In these cases, the daily intake of vitamin B2 is significantly higher than the recommended dietary intake.

More research is needed to prove the effectiveness of riboflavin.

However, experts recommend taking 400 mg of vitamin B2 a day to prevent migraines.

Preventing depression with B vitamins

The scientific evidence available to date suggests that there is a link between vitamin B (B2, B6, B9 and B12) deficiency and a high incidence of depression.

The incidence and importance of these vitamins depends on the age and sex of the person.

In adolescent girls, vitamin B2 levels (as well as B6 and B9) are particularly important, while in adolescents only vitamins B6 and B9 are involved.

In adults, too, vitamins B9 and B12 seem to be more important in preventing depression.

In any case, we have found that vitamin B2 may be involved in preventing depression in young women and adolescents.

A vitamin for eye health

Riboflavin deficiency can affect eye health and increase the risk of vision problems.

Vitamin B2 can help prevent some of these problems, such as glaucoma, keratoconus or cataracts.

Research has shown that people who get enough have a lower risk of vision problems that can occur with age.

To treat these conditions, you can also use riboflavin in drops that are applied directly to the cornea.

This allows the vitamin to easily penetrate the cornea and improve its resistance.

Preventing and treating anaemia

There are several types of anaemia, not just one.

It can be caused by various factors, such as reduced red blood cell production, blood loss, or an inability to carry oxygen in the blood.

Riboflavin is involved in these different functions and helps to prevent (and treat) different types of anaemia.

It should also be noted that this vitamin is necessary for the production of red blood cells and the synthesis of steroid hormones.

It is involved in the transport of oxygen in the blood to the organs and helps to mobilise iron in this task.

People who lack it are more likely to suffer from a form of anaemia.

Vitamin B2 and cancer prevention

Some researchers have been interested in the possible role of this vitamin in cancer prevention.

This is mainly because of its antioxidant functions, which may prevent or limit DNA damage caused by carcinogenic compounds.

The studies available so far are not unanimous and deserve further study.

The results of these studies are contradictory.

It is therefore not possible to conclude on the benefits of using this vitamin in this context.

Vitamin B2 deficiency and excess

Vitamin B2 deficiency is very rare in western countries.

However, it can occur in thyroid disease and malnutrition.

Signs of this nutritional deficiency include changes in the dermis of the nose, eye lesions (corneal infection, clouding) and inflammation of the mouth and lips.

In the long term, riboflavin deficiency leads to sensory neuropathy and anaemia.

People on diets without meat or dairy products are most at risk of deficiency, but a balanced diet is sufficient to meet our needs.

Riboflavin is not toxic.

Its absorption and storage are limited, which means that it cannot build up in excess in the body.

In theory, excess vitamin B2 is excreted in the urine.
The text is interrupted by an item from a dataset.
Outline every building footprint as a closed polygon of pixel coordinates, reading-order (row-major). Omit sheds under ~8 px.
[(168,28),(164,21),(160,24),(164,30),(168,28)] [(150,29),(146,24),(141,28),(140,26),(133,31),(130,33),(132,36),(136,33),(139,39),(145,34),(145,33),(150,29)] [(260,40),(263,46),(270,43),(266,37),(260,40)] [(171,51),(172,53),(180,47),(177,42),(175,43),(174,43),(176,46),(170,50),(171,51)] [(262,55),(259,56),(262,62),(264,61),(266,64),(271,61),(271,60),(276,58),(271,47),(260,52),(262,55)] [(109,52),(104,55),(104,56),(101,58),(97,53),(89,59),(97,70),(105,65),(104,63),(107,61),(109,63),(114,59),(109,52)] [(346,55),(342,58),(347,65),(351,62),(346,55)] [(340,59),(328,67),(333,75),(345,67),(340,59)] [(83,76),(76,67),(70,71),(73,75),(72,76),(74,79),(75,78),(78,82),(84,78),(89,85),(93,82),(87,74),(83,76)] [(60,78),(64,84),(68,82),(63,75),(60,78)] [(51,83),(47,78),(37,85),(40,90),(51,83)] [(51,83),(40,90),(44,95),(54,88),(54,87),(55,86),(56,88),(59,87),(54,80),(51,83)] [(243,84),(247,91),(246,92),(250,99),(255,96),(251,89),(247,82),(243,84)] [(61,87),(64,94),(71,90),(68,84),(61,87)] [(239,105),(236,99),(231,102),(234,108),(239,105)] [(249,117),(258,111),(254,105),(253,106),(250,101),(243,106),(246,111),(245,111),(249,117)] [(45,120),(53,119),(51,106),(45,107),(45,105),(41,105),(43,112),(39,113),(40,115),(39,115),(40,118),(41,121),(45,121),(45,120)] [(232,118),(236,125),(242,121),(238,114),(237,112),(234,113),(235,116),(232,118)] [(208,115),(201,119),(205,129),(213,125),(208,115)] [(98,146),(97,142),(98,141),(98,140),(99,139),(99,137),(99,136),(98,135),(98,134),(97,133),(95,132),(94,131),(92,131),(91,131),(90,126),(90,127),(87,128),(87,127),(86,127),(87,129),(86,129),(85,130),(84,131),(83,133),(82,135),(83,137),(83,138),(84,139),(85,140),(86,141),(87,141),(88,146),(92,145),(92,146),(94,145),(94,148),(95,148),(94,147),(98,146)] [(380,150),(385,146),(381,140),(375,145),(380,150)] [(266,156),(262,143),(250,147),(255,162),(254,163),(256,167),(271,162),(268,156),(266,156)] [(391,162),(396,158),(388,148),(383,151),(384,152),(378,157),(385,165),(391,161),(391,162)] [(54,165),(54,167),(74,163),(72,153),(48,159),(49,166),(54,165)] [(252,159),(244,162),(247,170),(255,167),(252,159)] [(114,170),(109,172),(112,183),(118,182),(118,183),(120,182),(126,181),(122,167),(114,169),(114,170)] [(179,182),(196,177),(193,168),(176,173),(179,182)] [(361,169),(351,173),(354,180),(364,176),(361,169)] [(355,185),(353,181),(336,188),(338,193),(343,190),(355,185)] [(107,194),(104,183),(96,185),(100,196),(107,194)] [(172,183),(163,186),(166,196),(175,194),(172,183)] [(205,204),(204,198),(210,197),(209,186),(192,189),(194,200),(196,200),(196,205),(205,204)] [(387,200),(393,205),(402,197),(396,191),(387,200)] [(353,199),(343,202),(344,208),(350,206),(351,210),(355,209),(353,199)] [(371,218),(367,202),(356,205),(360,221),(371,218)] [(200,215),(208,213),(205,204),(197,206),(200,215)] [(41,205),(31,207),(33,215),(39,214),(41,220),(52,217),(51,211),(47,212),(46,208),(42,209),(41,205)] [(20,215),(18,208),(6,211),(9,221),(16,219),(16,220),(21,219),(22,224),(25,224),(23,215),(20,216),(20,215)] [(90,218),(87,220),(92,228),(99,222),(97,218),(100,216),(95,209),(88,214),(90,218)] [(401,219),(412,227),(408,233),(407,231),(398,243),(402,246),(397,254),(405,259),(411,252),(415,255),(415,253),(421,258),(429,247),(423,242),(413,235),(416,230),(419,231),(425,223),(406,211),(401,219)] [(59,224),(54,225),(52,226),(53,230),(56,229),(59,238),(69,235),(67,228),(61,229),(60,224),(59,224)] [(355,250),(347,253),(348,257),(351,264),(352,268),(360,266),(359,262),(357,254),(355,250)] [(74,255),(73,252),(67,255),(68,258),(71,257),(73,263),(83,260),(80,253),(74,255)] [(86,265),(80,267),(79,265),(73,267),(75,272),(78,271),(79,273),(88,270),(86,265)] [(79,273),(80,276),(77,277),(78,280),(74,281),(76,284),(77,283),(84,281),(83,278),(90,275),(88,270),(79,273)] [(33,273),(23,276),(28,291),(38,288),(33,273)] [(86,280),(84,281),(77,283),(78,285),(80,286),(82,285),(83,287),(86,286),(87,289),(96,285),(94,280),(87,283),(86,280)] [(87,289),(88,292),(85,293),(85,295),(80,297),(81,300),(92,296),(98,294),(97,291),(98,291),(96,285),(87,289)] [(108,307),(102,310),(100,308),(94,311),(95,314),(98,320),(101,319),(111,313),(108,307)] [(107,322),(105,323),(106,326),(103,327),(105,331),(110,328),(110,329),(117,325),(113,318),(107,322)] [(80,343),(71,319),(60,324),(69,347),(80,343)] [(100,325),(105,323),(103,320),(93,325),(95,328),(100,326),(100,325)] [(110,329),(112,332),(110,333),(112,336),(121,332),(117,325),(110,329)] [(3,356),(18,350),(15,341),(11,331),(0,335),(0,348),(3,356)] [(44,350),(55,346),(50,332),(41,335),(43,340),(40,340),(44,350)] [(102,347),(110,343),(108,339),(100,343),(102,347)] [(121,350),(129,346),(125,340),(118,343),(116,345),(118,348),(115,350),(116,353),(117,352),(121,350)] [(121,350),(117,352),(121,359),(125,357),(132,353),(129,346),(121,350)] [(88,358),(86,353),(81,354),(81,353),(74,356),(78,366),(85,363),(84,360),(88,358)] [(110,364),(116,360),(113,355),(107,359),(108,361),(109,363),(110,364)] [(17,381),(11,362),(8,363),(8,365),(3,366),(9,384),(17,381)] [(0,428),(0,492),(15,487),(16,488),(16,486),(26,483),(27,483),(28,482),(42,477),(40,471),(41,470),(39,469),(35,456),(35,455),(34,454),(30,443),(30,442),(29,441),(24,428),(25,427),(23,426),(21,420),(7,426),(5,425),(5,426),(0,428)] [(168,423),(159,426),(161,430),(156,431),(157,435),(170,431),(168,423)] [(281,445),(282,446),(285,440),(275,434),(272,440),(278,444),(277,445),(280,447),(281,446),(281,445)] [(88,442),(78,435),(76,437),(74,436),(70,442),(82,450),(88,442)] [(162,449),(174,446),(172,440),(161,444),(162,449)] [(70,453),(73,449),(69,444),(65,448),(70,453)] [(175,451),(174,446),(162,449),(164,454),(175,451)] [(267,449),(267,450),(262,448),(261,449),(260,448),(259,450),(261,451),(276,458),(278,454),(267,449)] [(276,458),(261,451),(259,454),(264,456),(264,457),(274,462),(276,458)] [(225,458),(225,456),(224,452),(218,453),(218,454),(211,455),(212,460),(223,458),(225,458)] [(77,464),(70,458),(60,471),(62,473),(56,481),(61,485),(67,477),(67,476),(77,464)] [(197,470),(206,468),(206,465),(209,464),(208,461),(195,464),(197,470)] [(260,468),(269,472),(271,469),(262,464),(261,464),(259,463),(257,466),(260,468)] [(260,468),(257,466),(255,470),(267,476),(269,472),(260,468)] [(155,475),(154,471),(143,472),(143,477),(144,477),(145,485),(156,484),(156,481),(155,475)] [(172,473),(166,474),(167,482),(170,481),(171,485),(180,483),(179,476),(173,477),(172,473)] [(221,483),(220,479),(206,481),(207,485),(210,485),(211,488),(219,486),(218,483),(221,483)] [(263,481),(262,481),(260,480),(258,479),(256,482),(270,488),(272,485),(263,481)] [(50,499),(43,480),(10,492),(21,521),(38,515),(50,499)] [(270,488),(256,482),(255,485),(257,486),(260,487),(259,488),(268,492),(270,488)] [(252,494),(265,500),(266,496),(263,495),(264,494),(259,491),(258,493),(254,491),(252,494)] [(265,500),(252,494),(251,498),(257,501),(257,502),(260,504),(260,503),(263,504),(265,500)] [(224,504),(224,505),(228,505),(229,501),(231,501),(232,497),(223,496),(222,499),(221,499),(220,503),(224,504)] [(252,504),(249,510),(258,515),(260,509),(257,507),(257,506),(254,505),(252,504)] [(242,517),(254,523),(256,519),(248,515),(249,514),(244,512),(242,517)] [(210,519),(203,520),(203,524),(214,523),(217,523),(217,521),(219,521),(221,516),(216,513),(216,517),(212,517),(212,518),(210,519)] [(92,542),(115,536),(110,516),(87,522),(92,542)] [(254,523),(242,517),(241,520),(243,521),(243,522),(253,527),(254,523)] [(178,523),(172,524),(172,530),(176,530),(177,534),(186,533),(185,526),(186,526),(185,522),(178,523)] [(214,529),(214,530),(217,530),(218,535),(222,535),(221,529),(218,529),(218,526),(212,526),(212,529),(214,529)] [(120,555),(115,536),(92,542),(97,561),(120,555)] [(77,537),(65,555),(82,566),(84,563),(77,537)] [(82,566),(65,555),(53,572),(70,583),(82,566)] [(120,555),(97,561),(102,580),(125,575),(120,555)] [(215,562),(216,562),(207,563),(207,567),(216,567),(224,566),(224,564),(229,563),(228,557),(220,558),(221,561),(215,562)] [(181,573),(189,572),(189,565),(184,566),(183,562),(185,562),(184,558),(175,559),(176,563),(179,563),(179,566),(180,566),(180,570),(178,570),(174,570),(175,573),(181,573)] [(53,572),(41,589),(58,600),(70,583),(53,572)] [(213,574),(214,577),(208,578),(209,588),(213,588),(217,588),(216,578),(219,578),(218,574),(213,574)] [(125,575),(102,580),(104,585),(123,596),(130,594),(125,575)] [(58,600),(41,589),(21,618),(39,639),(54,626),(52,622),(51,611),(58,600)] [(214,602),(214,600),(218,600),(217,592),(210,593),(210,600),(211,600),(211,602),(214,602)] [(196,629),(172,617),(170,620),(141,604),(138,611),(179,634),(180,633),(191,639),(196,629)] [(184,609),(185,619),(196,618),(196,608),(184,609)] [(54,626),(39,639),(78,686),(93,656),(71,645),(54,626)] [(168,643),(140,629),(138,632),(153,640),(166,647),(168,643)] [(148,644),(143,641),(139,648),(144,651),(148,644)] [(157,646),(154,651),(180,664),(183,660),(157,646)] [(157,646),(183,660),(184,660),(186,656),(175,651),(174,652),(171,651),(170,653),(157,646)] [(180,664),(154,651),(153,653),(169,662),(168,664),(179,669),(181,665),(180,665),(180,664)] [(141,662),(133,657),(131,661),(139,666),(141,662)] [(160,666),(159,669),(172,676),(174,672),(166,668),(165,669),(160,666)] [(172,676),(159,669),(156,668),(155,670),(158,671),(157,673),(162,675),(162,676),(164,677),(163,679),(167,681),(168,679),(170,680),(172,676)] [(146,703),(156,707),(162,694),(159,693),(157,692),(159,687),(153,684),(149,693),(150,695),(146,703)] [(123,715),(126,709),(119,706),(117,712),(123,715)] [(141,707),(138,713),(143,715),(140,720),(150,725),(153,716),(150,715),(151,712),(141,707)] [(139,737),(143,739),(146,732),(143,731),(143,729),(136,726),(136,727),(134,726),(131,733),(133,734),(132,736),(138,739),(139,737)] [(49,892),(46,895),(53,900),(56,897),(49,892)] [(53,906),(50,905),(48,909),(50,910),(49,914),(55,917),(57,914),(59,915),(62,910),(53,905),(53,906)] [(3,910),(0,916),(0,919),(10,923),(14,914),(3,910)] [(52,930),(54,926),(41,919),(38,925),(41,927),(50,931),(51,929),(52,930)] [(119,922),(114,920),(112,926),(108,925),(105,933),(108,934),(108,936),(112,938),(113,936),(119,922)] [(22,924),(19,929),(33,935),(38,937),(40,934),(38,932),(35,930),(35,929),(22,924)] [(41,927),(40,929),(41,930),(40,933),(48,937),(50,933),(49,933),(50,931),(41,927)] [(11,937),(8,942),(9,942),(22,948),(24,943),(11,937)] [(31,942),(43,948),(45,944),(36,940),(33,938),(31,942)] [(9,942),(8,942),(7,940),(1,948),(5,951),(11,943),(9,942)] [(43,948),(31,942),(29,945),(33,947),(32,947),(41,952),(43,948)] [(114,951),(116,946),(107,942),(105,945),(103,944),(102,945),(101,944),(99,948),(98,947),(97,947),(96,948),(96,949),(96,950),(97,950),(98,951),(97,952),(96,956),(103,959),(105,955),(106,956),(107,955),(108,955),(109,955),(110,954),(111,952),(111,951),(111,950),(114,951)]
Finally, there are no known interactions between this vitamin and other supplements or drugs.

Contraindications and adverse reactions

Vitamin B2 is safe, cannot be stored in excess and has no specific contraindications.

It also has no side effects.

Studies to date suggest that side effects of daily vitamin B2 supplementation are minimal to non-existent.

Of course, if there is no proven deficit or deficiency, supplementation is pointless.

If in doubt, or for a check-up, consult your doctor.